[Exercise description]
Transcribe the material verbatim, starting at its first line and stopping once the line containing "challenging, indicators such" has been given; no picture should appear.

[Dataset records]
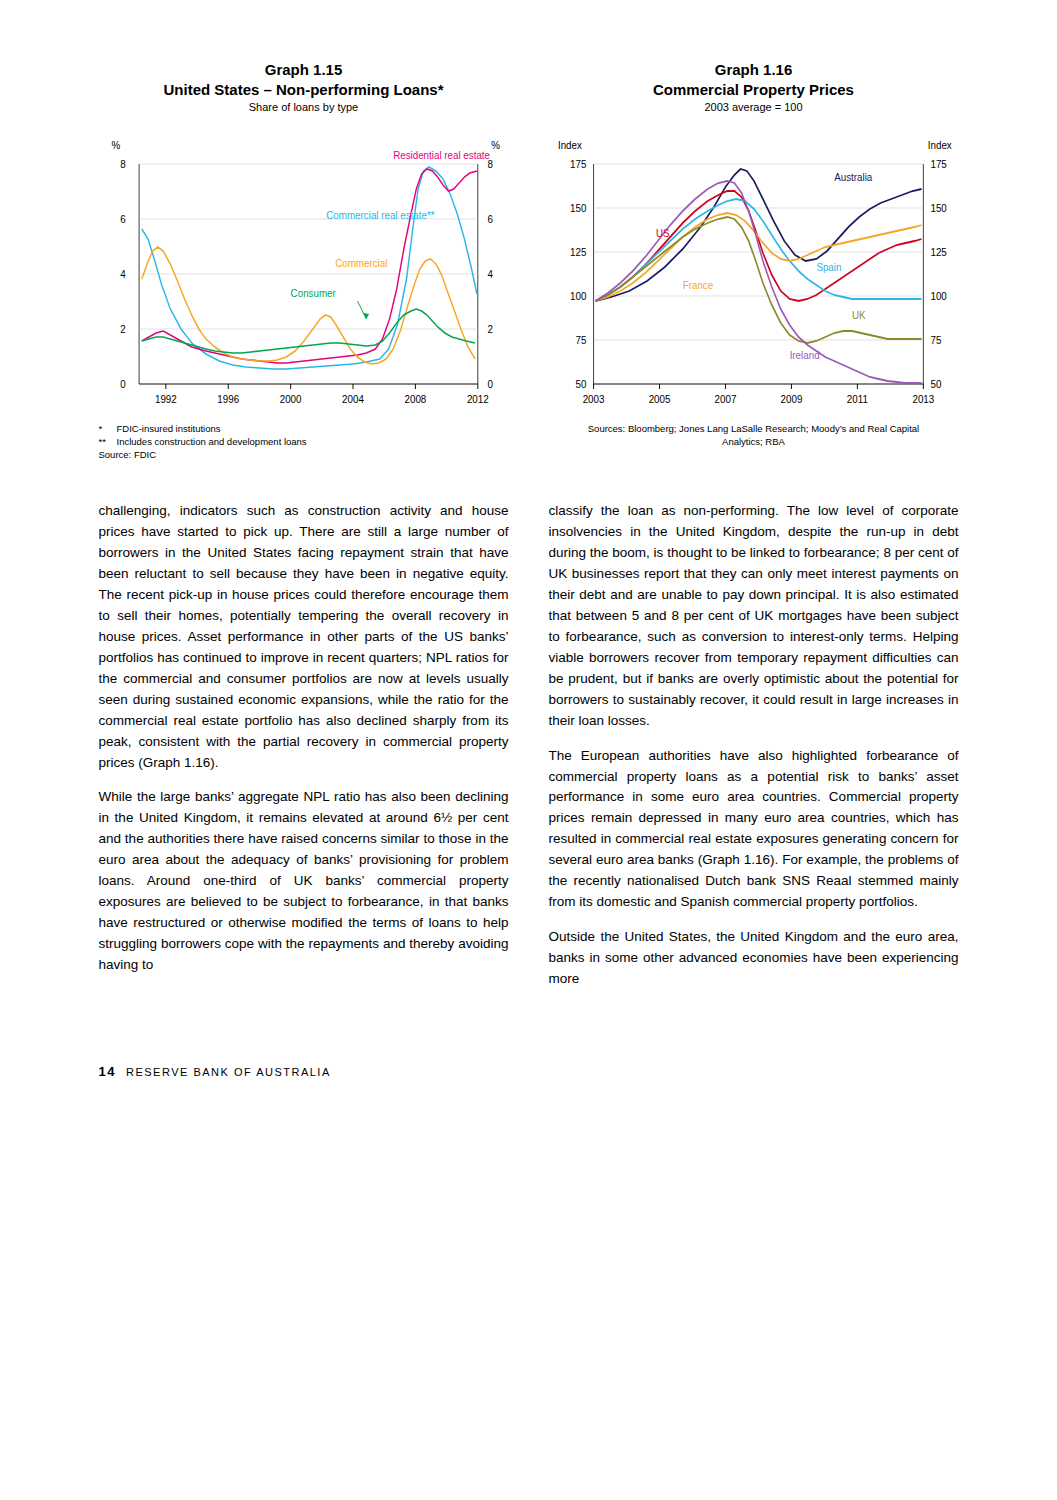Graph 1.15
United States – Non-performing Loans*
Share of loans by type
% % 8 6 4 2 0 8 6 4 2 0 1992 1996 2000 2004 2008 2012 Residential real estate Commercial real estate** Commercial Consumer
*FDIC-insured institutions
**Includes construction and development loans
Source: FDIC
Graph 1.16
Commercial Property Prices
2003 average = 100
Index Index 175 150 125 100 75 50 175 150 125 100 75 50 2003 2005 2007 2009 2011 2013 Australia US Spain France UK Ireland
Sources: Bloomberg; Jones Lang LaSalle Research; Moody’s and Real Capital
Analytics; RBA
challenging, indicators such as construction activity and house prices have started to pick up. There are still a large number of borrowers in the United States facing repayment strain that have been reluctant to sell because they have been in negative equity. The recent pick-up in house prices could therefore encourage them to sell their homes, potentially tempering the overall recovery in house prices. Asset performance in other parts of the US banks’ portfolios has continued to improve in recent quarters; NPL ratios for the commercial and consumer portfolios are now at levels usually seen during sustained economic expansions, while the ratio for the commercial real estate portfolio has also declined sharply from its peak, consistent with the partial recovery in commercial property prices (Graph 1.16).
While the large banks’ aggregate NPL ratio has also been declining in the United Kingdom, it remains elevated at around 6½ per cent and the authorities there have raised concerns similar to those in the euro area about the adequacy of banks’ provisioning for problem loans. Around one-third of UK banks’ commercial property exposures are believed to be subject to forbearance, in that banks have restructured or otherwise modified the terms of loans to help struggling borrowers cope with the repayments and thereby avoiding having to
classify the loan as non-performing. The low level of corporate insolvencies in the United Kingdom, despite the run-up in debt during the boom, is thought to be linked to forbearance; 8 per cent of UK businesses report that they can only meet interest payments on their debt and are unable to pay down principal. It is also estimated that between 5 and 8 per cent of UK mortgages have been subject to forbearance, such as conversion to interest-only terms. Helping viable borrowers recover from temporary repayment difficulties can be prudent, but if banks are overly optimistic about the potential for borrowers to sustainably recover, it could result in large increases in their loan losses.
The European authorities have also highlighted forbearance of commercial property loans as a potential risk to banks’ asset performance in some euro area countries. Commercial property prices remain depressed in many euro area countries, which has resulted in commercial real estate exposures generating concern for several euro area banks (Graph 1.16). For example, the problems of the recently nationalised Dutch bank SNS Reaal stemmed mainly from its domestic and Spanish commercial property portfolios.
Outside the United States, the United Kingdom and the euro area, banks in some other advanced economies have been experiencing more
14 RESERVE BANK OF AUSTRALIA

[Answer section]
Graph 1.15
United States – Non-performing Loans*
Share of loans by type
% % 8 6 4 2 0 8 6 4 2 0 1992 1996 2000 2004 2008 2012 Residential real estate Commercial real estate** Commercial Consumer
*FDIC-insured institutions
**Includes construction and development loans
Source: FDIC
Graph 1.16
Commercial Property Prices
2003 average = 100
Index Index 175 150 125 100 75 50 175 150 125 100 75 50 2003 2005 2007 2009 2011 2013 Australia US Spain France UK Ireland
Sources: Bloomberg; Jones Lang LaSalle Research; Moody’s and Real Capital
Analytics; RBA
challenging, indicators such as construction activity and house prices have started to pick up. There are still a large number of borrowers in the United States facing repayment strain that have been reluctant to sell because they have been in negative equity. The recent pick-up in house prices could therefore encourage them to sell their homes, potentially tempering the overall recovery in house prices. Asset performance in other parts of the US banks’ portfolios has continued to improve in recent quarters; NPL ratios for the commercial and consumer portfolios are now at levels usually seen during sustained economic expansions, while the ratio for the commercial real estate portfolio has also declined sharply from its peak, consistent with the partial recovery in commercial property prices (Graph 1.16).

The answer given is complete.